Two brazing designs were defined and tested: the first was edge brazing of a window in a tube, and the second was flat brazing to a ring. The flat braze simulates a braze to a cup, similar to the standard window fixture. The purpose of these tests was to determine if the sapphire windows would survive the metalization and brazing process, and to determine the stress and deflection in the windows resulting from the brazing.
Preliminary analysis of the stresses in the brazed piece indicate that the moment, stress, and deflection generated in the sapphire disk is limited by the strength of the metal it is brazed to. Calculation of the stresses indicates that they can be very large, such that only very soft materials that yield at low stresses can be used in the joint to prevent breaking the sapphire. Normally the temperature of the braze would be an important factor in that it controls the total thermal expansion mismatch that must be accommodated in the joint. However, the thermal stresses that are caused are so great that the yield strength of the metal (or the break strength of the sapphire) is reached at even lower temperatures than that used for soldering. This would imply that the higher temperatures associated with brazing can be tolerated; this conclusion was tested in brazing experiments.
For these experiments three 76 mm diameter wafers were purchased. These wafers are the cheapest thin sapphire material available for testing, but they have the disadvantage of being R-plane disks and having the orientation flat cut out of the edge. The extensive (and proprietary) brazing work was performed by 3E Laboratories to develop the sapphire window fixture fabrications techniques. The brazing was done at high temperature (900°C) to demonstrate a joint that could be baked out at temperatures as high as 600°C.
Brazing into the end of a tube had the advantage that the external metal would be able to keep the braze joint and sapphire in compression as the part cooled from brazing temperature.

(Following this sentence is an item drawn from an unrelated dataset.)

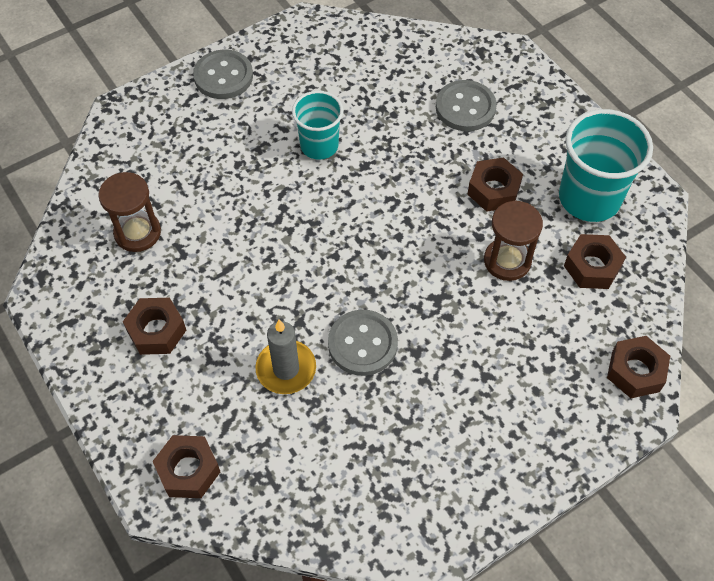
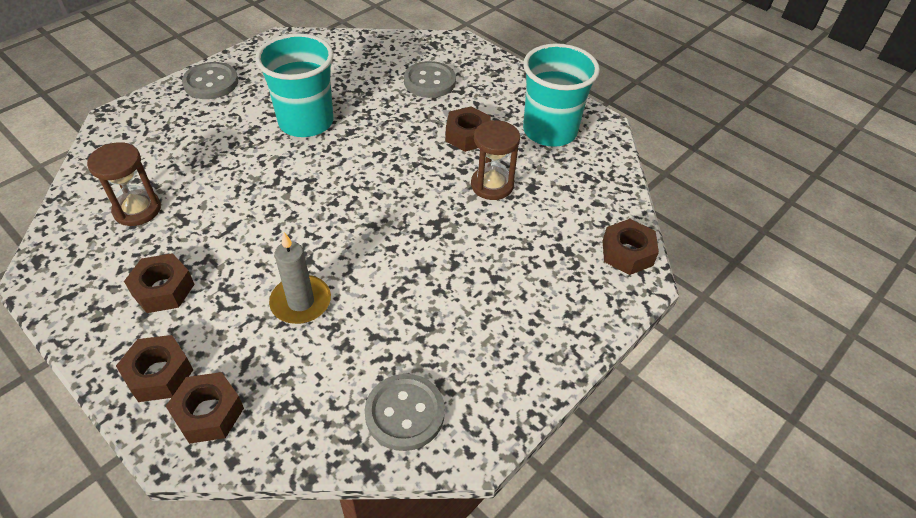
camera: 15 degrees left, 10 degrees down
(319, 145) = (306, 122): turquoise cup -> turquoise cup, size x1.58
(362, 344) = (373, 269): grey button -> grey button (405, 413)
(592, 267) = (566, 179): brown nut -> brown nut (159, 374)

The tube thickness, tube strength, and type of metal were chosen so that the metal would yield in response to the tensile stresses on it and limit the maximum stress in the joint. This braze joint was unsuccessful, breaking the window, but the failure was not one of the technique. The UC wafer windows all have an alignment flat on the edge for electronics processing; the window broke where the flat diverged from the tube wall. The differential stress at the corner of the gap between the wafer flat and the tube caused the break. Rather than try to match the tube end shape to the wafer shape or pay much more to get a round window, the face braze test was attempted next.
The face braze consisted of using a 89 mm OD and 63.5 mm ID very thin metal ring brazed to the outside of the 76 mm OD sapphire window. The metal ring was annealed to be as soft as possible to minimize thermal stresses during the brazing process. The initial braze attempt was successful, but left a gap between the window and the ring at a local azimuthal position as a result of bowing of the metal ring. Although past practice had shown that rebrazing causes failure of the window, a rebraze under a heavier weight was attempted because the part was useless as it was. The rebraze was successful without difficulty, illustrating the robustness of the design and demonstrating the feasibility of the process. A second assembly was then brazed in a similar manner for inclusion in the final window prototype.